Monday, December 05, 2011

Rohatsu


Today was the first day of our annual Rohatsu retreat at the Zen Center.  Rohatsu is a commemoration of the Buddha's enlightenment, traditionally observed on the 8th of December, and is the most intense and deepest retreat of the year.  Monks around the world tremble in anticipation of Rohatsu.

I was planning on using some of my new-found free time by attending Rohatsu this year, but an interesting derivative of Murphy's Law will prevent this from happening.  The first derivative of Murphy's Law states you will succeed at your task if you arrange things such that success is the worst thing that could happen.  In this case, the phone rang today (5:30 pm) and I have a gig, some geologic field work that will keep me busy for the next week or so, starting tomorrow.  That's exactly what I was looking for, but it will prevent me from attending Rohatsu again this year, and I don't think I'm in a position right now to turn away work.

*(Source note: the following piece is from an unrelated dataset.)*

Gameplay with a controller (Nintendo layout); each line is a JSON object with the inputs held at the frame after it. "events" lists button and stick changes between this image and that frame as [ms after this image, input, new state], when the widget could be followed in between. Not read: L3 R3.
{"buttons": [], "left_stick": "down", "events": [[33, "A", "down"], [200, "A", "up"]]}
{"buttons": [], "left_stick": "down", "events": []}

But in any event, I was able to attend the opening of the retreat this evening, so Monday Night Zazen this week didn't include any Zuimonki readings or discussion, just 90 minutes of zazen.  In other words, it was the best possible way to engage the evening.

1 comment:

Mumon K said...

I've been doing engineering since the pyramids - or so it seems - and that's the first I heard of that "derivative" of Murphy's Law.

It's much better than some variations I've heard.